Find all of the following for the following circuit.

Resistors R1 and R2 and R6 and R7 are in series. While resistors R3, R4, and R5 are parallel.

Given information:
ε = 15.0V
ri = 0.25Ω
All other R's = 2.0Ω


1)RT or R[total] (this includes the ri)
2)Vdrops across R6
3)I (current) flow through R4
4)P dissipated by R5
5)VTerm or V[Terminal]

Homework Equations

The Attempt at a Solution

For #1 where I am supposed to find the RT or R[total], do I just add together all the R and the ri? And if so would an answer of Rt = 14.25 be correct? Because there are seven resistors each with a value of 2.0Ω so I went (7)(2.0Ω ) + (0.25) = 14.25Ω (the 0.25 being the ri).

I am kind of at a loss as to how to solve this problem because there are so many things we are asked to find. Could someone suggest to me an order I should do these questions into make things easier?

 

[Vagrant]

First of all you need to understand how resistances are combined in series and parallel. The following link has a good summary.
http://www.antonine-education.co.uk/Physics_AS/Module_3/Topic_3/topic_3__series_and_parallel_cir.htm"

This explains how to calculate total resistance in a combined circuit.
http://www.electronics-tutorials.ws/resistor/res_5.html"

 

[Inertialforce]

Could someone help me with #2 (Finding voltage drop across R6) or give me some pointers on how to find it, I am having a bit of trouble with it.

 

[LowlyPion]

I don't see your diagram.

But in general once you have derived the R_total and you determine the current (V = IR) then you are in a position to answer what the voltage across an individual resistor may be.

If they are in series then the current through one is the same as through the other. If they are in parallel then the current will be divided depending on their individual values.

 

[Inertialforce]

Oh, okay thanks. I think I understand now.

But for #4 (power dissipated by R5) can I just go:

P = I^2R
P5 = I^2R5
P5 = (15.0/5.6)^2 x (2.0) ?

The "I" here being Itotal.

Or would there be more to it because R5 is in series with R6 but parallel to R4. And R4 itself is parallel to R3 but in series with R2. While the rest of the resistors (R1 and R7 together with R3) form a normal circuit where everything is in series. So basically its a combination circuit.

 

[LowlyPion]

Oh, okay thanks. I think I understand now.

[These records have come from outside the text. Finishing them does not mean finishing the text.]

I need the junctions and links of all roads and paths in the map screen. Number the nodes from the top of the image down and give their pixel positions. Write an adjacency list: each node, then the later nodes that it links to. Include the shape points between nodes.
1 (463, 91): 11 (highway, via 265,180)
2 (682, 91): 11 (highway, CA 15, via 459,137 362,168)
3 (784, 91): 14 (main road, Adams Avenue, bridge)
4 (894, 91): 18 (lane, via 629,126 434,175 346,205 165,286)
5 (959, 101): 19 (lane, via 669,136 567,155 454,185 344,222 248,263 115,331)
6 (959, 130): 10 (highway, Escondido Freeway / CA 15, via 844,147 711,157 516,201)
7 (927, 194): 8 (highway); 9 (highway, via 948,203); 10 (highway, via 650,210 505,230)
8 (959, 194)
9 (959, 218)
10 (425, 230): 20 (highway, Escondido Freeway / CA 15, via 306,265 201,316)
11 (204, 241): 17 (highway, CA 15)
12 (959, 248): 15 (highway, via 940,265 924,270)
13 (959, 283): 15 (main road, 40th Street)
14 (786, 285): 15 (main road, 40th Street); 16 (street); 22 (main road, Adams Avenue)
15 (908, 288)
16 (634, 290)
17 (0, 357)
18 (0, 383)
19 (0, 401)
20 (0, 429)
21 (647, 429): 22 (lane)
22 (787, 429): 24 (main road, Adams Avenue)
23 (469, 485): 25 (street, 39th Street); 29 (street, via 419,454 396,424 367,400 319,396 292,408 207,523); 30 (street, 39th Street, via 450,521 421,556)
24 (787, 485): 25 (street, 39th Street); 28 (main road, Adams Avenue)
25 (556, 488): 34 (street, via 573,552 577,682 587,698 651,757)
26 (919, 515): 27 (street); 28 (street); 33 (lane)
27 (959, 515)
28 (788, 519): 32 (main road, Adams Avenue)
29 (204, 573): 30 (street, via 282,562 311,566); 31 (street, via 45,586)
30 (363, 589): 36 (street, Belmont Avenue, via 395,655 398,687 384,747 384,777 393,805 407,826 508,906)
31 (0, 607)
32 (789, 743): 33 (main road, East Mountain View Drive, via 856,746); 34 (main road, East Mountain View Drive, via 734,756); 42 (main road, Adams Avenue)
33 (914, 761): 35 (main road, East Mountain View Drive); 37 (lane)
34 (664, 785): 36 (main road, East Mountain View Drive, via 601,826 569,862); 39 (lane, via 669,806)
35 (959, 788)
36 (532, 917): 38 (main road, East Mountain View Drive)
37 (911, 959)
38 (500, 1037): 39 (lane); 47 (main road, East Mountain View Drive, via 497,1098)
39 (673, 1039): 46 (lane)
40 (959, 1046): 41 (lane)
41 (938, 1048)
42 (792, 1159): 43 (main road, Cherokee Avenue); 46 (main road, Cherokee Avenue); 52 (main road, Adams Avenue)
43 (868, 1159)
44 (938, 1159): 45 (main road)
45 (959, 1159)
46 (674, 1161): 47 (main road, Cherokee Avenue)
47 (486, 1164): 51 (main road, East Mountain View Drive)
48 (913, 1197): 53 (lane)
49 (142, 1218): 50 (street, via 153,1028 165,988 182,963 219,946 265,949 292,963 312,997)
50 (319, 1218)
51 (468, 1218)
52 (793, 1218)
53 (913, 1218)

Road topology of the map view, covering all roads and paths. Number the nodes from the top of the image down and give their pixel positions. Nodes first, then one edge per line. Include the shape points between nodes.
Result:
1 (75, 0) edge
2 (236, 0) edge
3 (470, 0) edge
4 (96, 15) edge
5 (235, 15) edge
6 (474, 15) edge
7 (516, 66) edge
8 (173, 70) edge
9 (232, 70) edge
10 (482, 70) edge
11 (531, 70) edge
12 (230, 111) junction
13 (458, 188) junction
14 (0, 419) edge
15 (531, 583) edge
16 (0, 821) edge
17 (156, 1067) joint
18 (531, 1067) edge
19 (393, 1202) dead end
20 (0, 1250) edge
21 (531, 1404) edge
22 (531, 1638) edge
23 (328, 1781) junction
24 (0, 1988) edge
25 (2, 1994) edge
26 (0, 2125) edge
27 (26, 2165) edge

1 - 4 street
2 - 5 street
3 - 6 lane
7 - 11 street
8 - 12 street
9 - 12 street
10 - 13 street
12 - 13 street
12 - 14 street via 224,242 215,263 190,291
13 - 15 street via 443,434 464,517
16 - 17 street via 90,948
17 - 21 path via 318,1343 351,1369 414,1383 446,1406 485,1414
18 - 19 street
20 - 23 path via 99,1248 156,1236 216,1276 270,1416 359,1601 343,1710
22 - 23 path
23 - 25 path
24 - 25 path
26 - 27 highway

But for #4 (power dissipated by R5) can I just go:

P = I^2R
P5 = I^2R5
P5 = (15.0/5.6)^2 x (2.0) ?

The "I" here being Itotal.

Or would there be more to it because R5 is in series with R6 but parallel to R4. And R4 itself is parallel to R3 but in series with R2. While the rest of the resistors (R1 and R7 together with R3) form a normal circuit where everything is in series. So basically its a combination circuit.

The power dissipated by a resistor will be the product of the V*I across that resistor.

The current you use however is only the current through that resistor and of course you only use the voltage across that resistor.

Now you always have 2 choices of how to calculate the V*I

P = I²*R

or

P = V²/R